[Items from a dataset]
[Start of section]
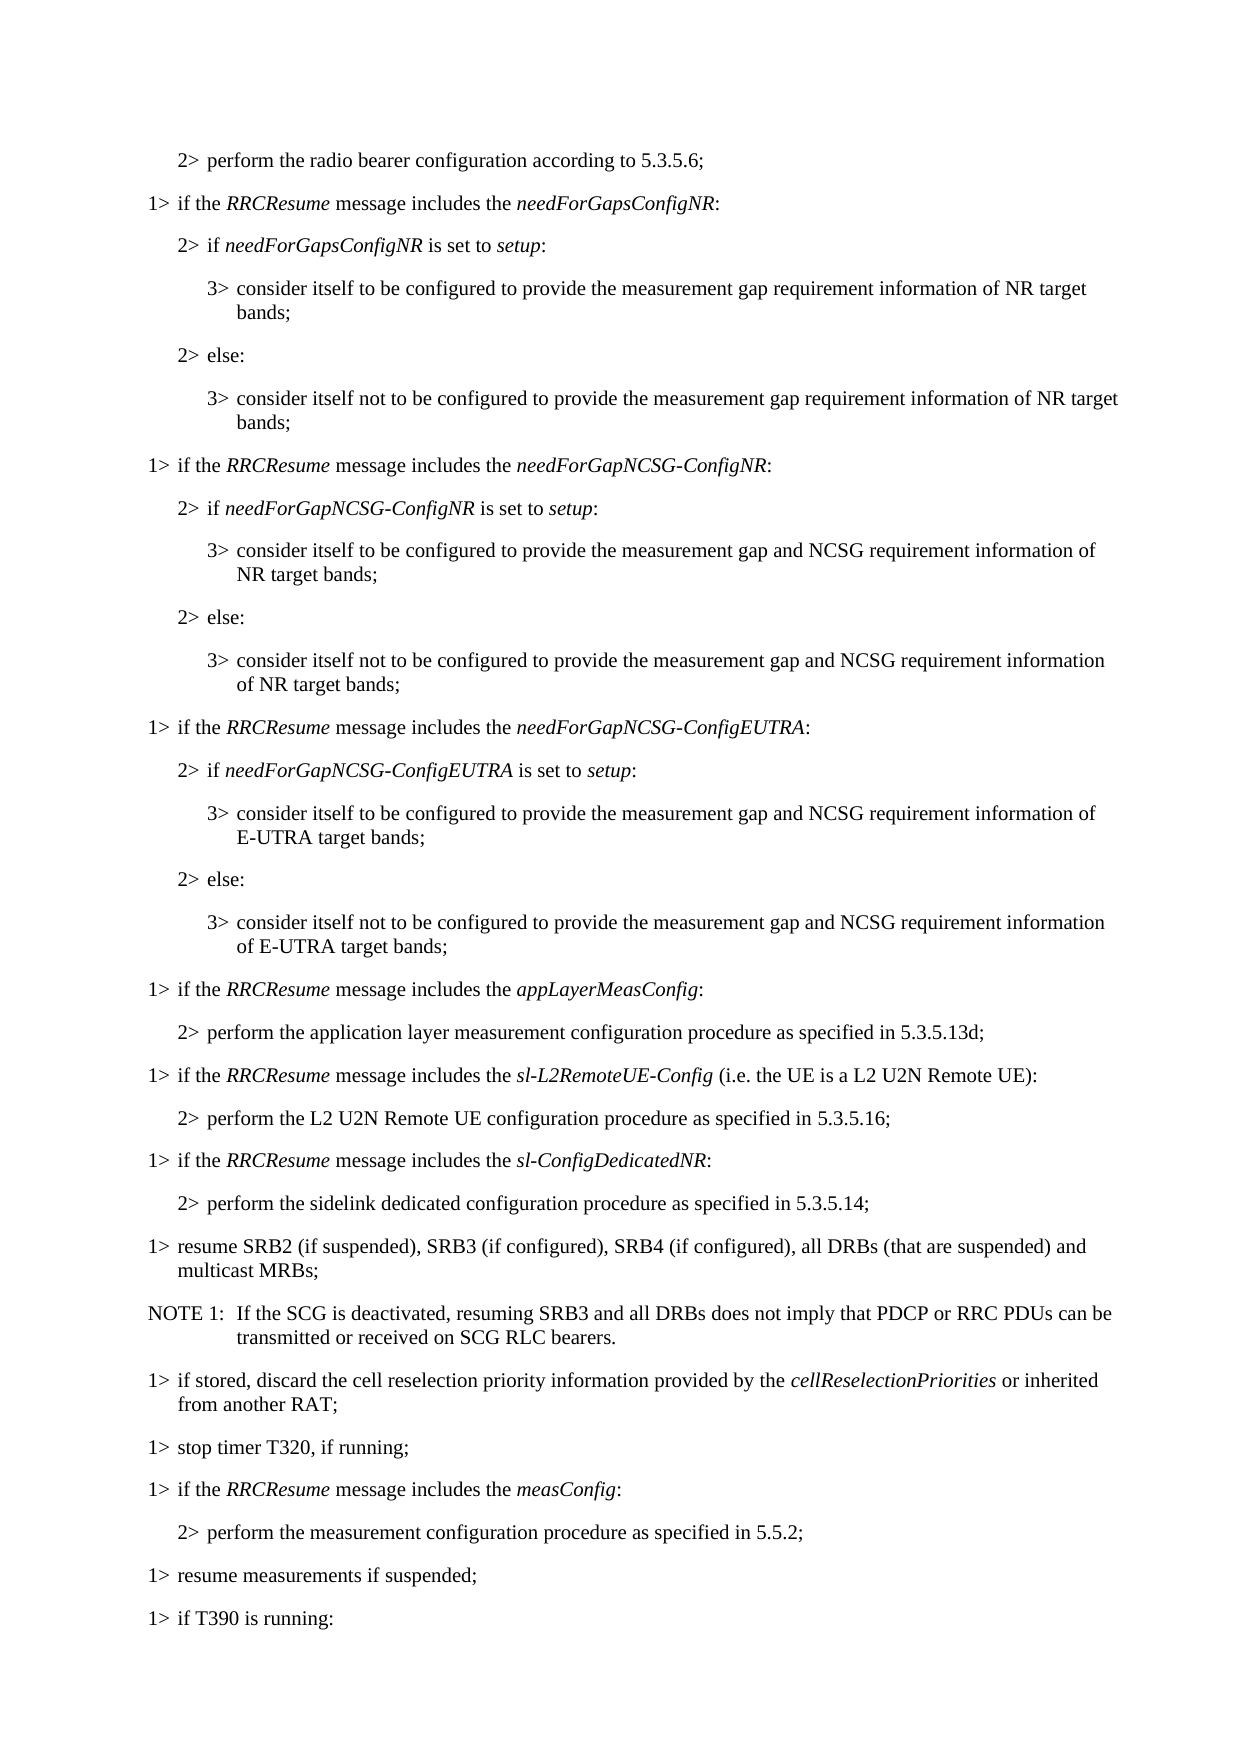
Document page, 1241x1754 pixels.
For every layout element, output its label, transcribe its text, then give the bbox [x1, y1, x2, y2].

text 2> perform the application layer measurement configuration procedure as specified in 5.3.5.13d; [177, 1020, 1122, 1044]
text 1> if T390 is running: [148, 1606, 1122, 1630]
text 1> if the RRCResume message includes the needForGapNCSG-ConfigEUTRA: [148, 715, 1122, 739]
text 1> if the RRCResume message includes the sl-ConfigDedicatedNR: [148, 1148, 1122, 1172]
text 1> if stored, discard the cell reselection priority information provided by the cellReselectionPriorities or inherited from another RAT; [148, 1368, 1122, 1416]
text 1> resume measurements if suspended; [148, 1563, 1122, 1587]
text 3> consider itself not to be configured to provide the measurement gap and NCSG requirement information of E-UTRA target bands; [207, 910, 1122, 958]
text 3> consider itself to be configured to provide the measurement gap requirement information of NR target bands; [207, 276, 1122, 324]
text 2> if needForGapsConfigNR is set to setup: [177, 233, 1122, 257]
text 3> consider itself to be configured to provide the measurement gap and NCSG requirement information of E-UTRA target bands; [207, 801, 1122, 849]
text 1> if the RRCResume message includes the needForGapsConfigNR: [148, 191, 1122, 214]
text 2> perform the radio bearer configuration according to 5.3.5.6; [177, 148, 1122, 172]
text 3> consider itself not to be configured to provide the measurement gap requirement information of NR target bands; [207, 386, 1122, 434]
text 1> stop timer T320, if running; [148, 1434, 1122, 1459]
text 2> if needForGapNCSG-ConfigNR is set to setup: [177, 496, 1122, 519]
text 1> if the RRCResume message includes the sl-L2RemoteUE-Config (i.e. the UE is a L2 U2N Remote UE): [148, 1063, 1122, 1087]
text 2> perform the L2 U2N Remote UE configuration procedure as specified in 5.3.5.16; [177, 1106, 1122, 1129]
text NOTE 1: If the SCG is deactivated, resuming SRB3 and all DRBs does not imply that PDCP or RRC PDUs can be transmitted or received on SCG RLC bearers. [148, 1301, 1122, 1349]
text 1> resume SRB2 (if suspended), SRB3 (if configured), SRB4 (if configured), all DRBs (that are suspended) and multicast MRBs; [148, 1234, 1122, 1282]
text 1> if the RRCResume message includes the appLayerMeasConfig: [148, 977, 1122, 1001]
text 2> perform the measurement configuration procedure as specified in 5.5.2; [177, 1520, 1122, 1544]
text 2> else: [177, 343, 1122, 367]
text 2> perform the sidelink dedicated configuration procedure as specified in 5.3.5.14; [177, 1191, 1122, 1215]
text 1> if the RRCResume message includes the needForGapNCSG-ConfigNR: [148, 453, 1122, 477]
text 3> consider itself to be configured to provide the measurement gap and NCSG requirement information of NR target bands; [207, 538, 1122, 586]
text 2> else: [177, 605, 1122, 629]
text 2> else: [177, 867, 1122, 891]
text 1> if the RRCResume message includes the measConfig: [148, 1477, 1122, 1501]
text 2> if needForGapNCSG-ConfigEUTRA is set to setup: [177, 758, 1122, 782]
text 3> consider itself not to be configured to provide the measurement gap and NCSG requirement information of NR target bands; [207, 648, 1122, 696]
[End of section]
§ WORK TO BE COMPLETED: The answer is every line of the data, exactly as written, with the pictures dropped.

§ EXERCISE RESULT:
Document page, 1241x1754 pixels.
For every layout element, output its label, transcribe its text, then give the bbox [x1, y1, x2, y2].

text 2> perform the application layer measurement configuration procedure as specified in 5.3.5.13d; [177, 1020, 1122, 1044]
text 1> if T390 is running: [148, 1606, 1122, 1630]
text 1> if the RRCResume message includes the needForGapNCSG-ConfigEUTRA: [148, 715, 1122, 739]
text 1> if the RRCResume message includes the sl-ConfigDedicatedNR: [148, 1148, 1122, 1172]
text 1> if stored, discard the cell reselection priority information provided by the cellReselectionPriorities or inherited from another RAT; [148, 1368, 1122, 1416]
text 1> resume measurements if suspended; [148, 1563, 1122, 1587]
text 3> consider itself not to be configured to provide the measurement gap and NCSG requirement information of E-UTRA target bands; [207, 910, 1122, 958]
text 3> consider itself to be configured to provide the measurement gap requirement information of NR target bands; [207, 276, 1122, 324]
text 2> if needForGapsConfigNR is set to setup: [177, 233, 1122, 257]
text 3> consider itself to be configured to provide the measurement gap and NCSG requirement information of E-UTRA target bands; [207, 801, 1122, 849]
text 1> if the RRCResume message includes the needForGapsConfigNR: [148, 191, 1122, 214]
text 2> perform the radio bearer configuration according to 5.3.5.6; [177, 148, 1122, 172]
text 3> consider itself not to be configured to provide the measurement gap requirement information of NR target bands; [207, 386, 1122, 434]
text 1> stop timer T320, if running; [148, 1434, 1122, 1459]
text 2> if needForGapNCSG-ConfigNR is set to setup: [177, 496, 1122, 519]
text 1> if the RRCResume message includes the sl-L2RemoteUE-Config (i.e. the UE is a L2 U2N Remote UE): [148, 1063, 1122, 1087]
text 2> perform the L2 U2N Remote UE configuration procedure as specified in 5.3.5.16; [177, 1106, 1122, 1129]
text NOTE 1: If the SCG is deactivated, resuming SRB3 and all DRBs does not imply that PDCP or RRC PDUs can be transmitted or received on SCG RLC bearers. [148, 1301, 1122, 1349]
text 1> resume SRB2 (if suspended), SRB3 (if configured), SRB4 (if configured), all DRBs (that are suspended) and multicast MRBs; [148, 1234, 1122, 1282]
text 1> if the RRCResume message includes the appLayerMeasConfig: [148, 977, 1122, 1001]
text 2> perform the measurement configuration procedure as specified in 5.5.2; [177, 1520, 1122, 1544]
text 2> else: [177, 343, 1122, 367]
text 2> perform the sidelink dedicated configuration procedure as specified in 5.3.5.14; [177, 1191, 1122, 1215]
text 1> if the RRCResume message includes the needForGapNCSG-ConfigNR: [148, 453, 1122, 477]
text 3> consider itself to be configured to provide the measurement gap and NCSG requirement information of NR target bands; [207, 538, 1122, 586]
text 2> else: [177, 605, 1122, 629]
text 2> else: [177, 867, 1122, 891]
text 1> if the RRCResume message includes the measConfig: [148, 1477, 1122, 1501]
text 2> if needForGapNCSG-ConfigEUTRA is set to setup: [177, 758, 1122, 782]
text 3> consider itself not to be configured to provide the measurement gap and NCSG requirement information of NR target bands; [207, 648, 1122, 696]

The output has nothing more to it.